(Work order) Once the pictures are set aside, repeat all of the data below exactly.

§

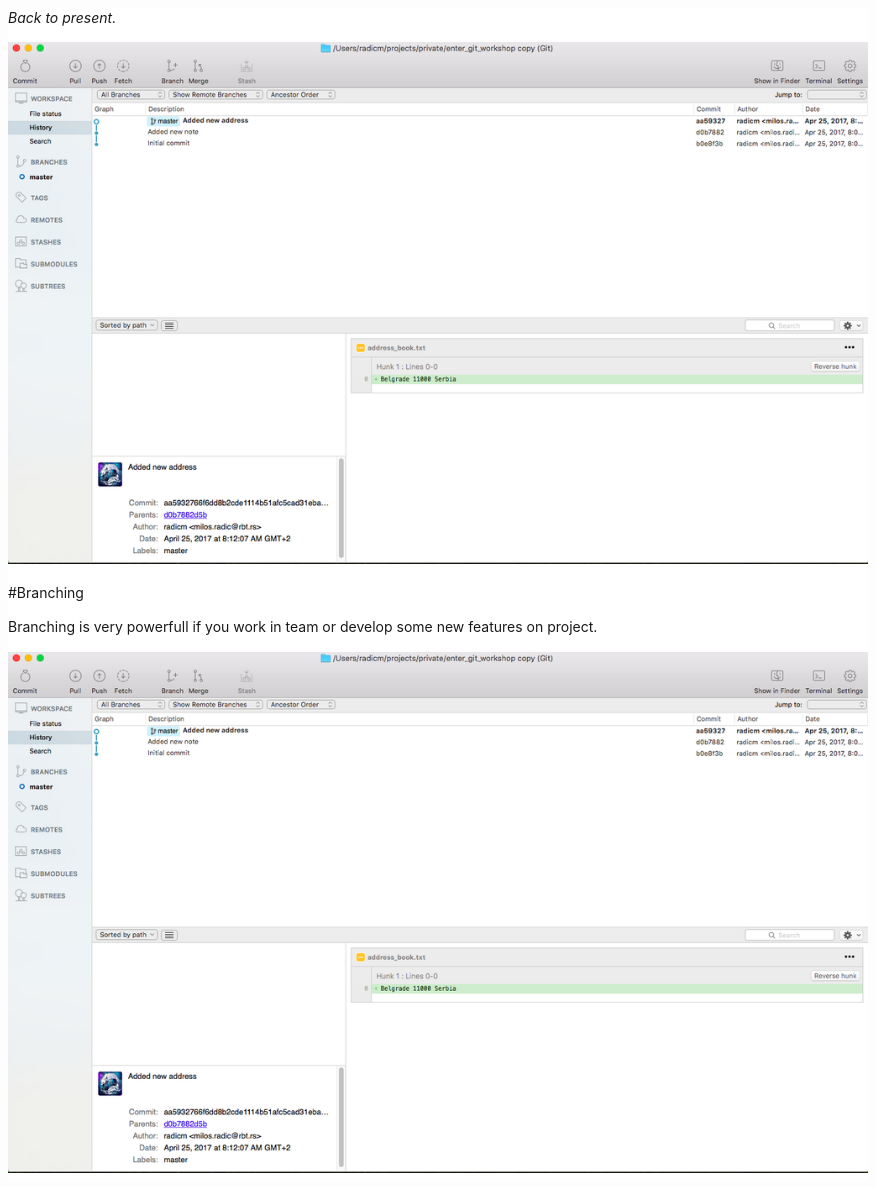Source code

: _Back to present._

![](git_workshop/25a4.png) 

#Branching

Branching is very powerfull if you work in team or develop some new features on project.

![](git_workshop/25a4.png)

§

(Finished exercise)
Source code

: _Back to present._

![](git_workshop/25a4.png) 

#Branching

Branching is very powerfull if you work in team or develop some new features on project.

![](git_workshop/25a4.png)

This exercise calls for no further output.